DOCUMENT SEGMENT:
=== Section Start ===

Following U.S. Customs and Border Protection’s (CBP) issuance of five Withhold Release Orders (WRO) this week on products including textiles and cotton widely believed to be produced using state-sponsored forced labor in the Xinjiang Uyghur region in northwestern China, several witnesses and congressional representatives at a House Ways & Means Trade Subcommittee hearing Thursday called for the passage of the Uyghur Forced Labor Prevention Act.
The hearing comes as H&M Group confirmed plans to sever ties over the next year with a mill associated with a textile producer that has been linked to Uyghur abuses. In a statement emailed to Sourcing Journal Thursday, H&M clarified that the Shangyu mill owned by forced-labor-linked Huafu Fashion Co, is not located in Xinjiang province but “supplies some of our suppliers with a specific yarn.”
“While there are no indications for forced labour in the Shangyu mill, we have decided to, until we get more clarity around allegations of forced labour, phase out our indirect business relationship with Huafu Fashion Co, regardless of unit and province, within the next 12 months,” H&M said.

=== Section End ===

EXERCISE DATA:

=== Section Start ===

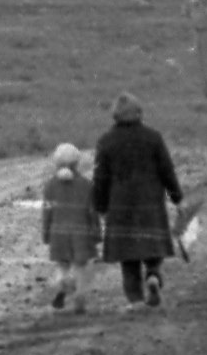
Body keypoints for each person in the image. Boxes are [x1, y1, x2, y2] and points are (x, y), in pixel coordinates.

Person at [90, 94, 182, 309]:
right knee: (152, 247)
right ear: (139, 113)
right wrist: (177, 197)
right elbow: (167, 171)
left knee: (128, 258)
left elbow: (100, 178)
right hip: (150, 203)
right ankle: (153, 275)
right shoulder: (154, 137)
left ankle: (136, 300)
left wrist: (100, 206)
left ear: (115, 116)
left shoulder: (106, 141)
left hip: (120, 205)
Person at [38, 141, 100, 311]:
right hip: (81, 233)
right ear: (77, 163)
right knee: (81, 267)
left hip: (58, 234)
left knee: (63, 266)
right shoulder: (86, 185)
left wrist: (46, 233)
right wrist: (96, 233)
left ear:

=== Section End ===

WORK INSTRUCTION 1: Name every government body, company, and news publication mentioned in the passage on the Xinjiang forced labor hearing.
WORK INSTRUCTION 2:
State whether each statement below agrees with the passage on the Xinjiang forced labor hearing. Answer yes or no, and quote the words of the passage that decide it.
(a) CBP issued five Withhold Release Orders this week.
(b) The Shangyu mill is located in Xinjiang province.
(c) H&M intends to phase out its indirect business relationship with Huafu Fashion Co within the next 24 months.
WORK INSTRUCTION 3: Continue the passage on the Xinjiang forced labor hearing from the point at which it ends.

EXPECTED ANSWER 1:
- U.S. Customs and Border Protection (CBP)
- House Ways & Means Trade Subcommittee
- H&M Group
- Sourcing Journal
- Huafu Fashion Co

EXPECTED ANSWER 2:
(a) Yes: "issuance of five Withhold Release Orders (WRO) this week"
(b) No: "is not located in Xinjiang province"
(c) No: "within the next 12 months"

EXPECTED ANSWER 3:
Meanwhile, pending in the House, the act would impose various restrictions related to China’s Xinjiang Uyghur Autonomous region, including prohibiting certain imports from Xinjiang and imposing sanctions on those responsible for human rights violations there. The bill, which has bipartisan sponsorship, calls for goods manufactured or produced in Xinjiang to be denied entry into the United States unless CBP determines they were not manufactured by convict labor, forced labor or indentured labor under penal sanctions and reports such a determination to Congress and to the public.
The National Council of Textile Organizations (NCTO) sent a letter to the chairs and ranking members of the House Ways and Means Committee and Senate Finance Committee on Thursday in support of congressional efforts to address China’s use of forced labor.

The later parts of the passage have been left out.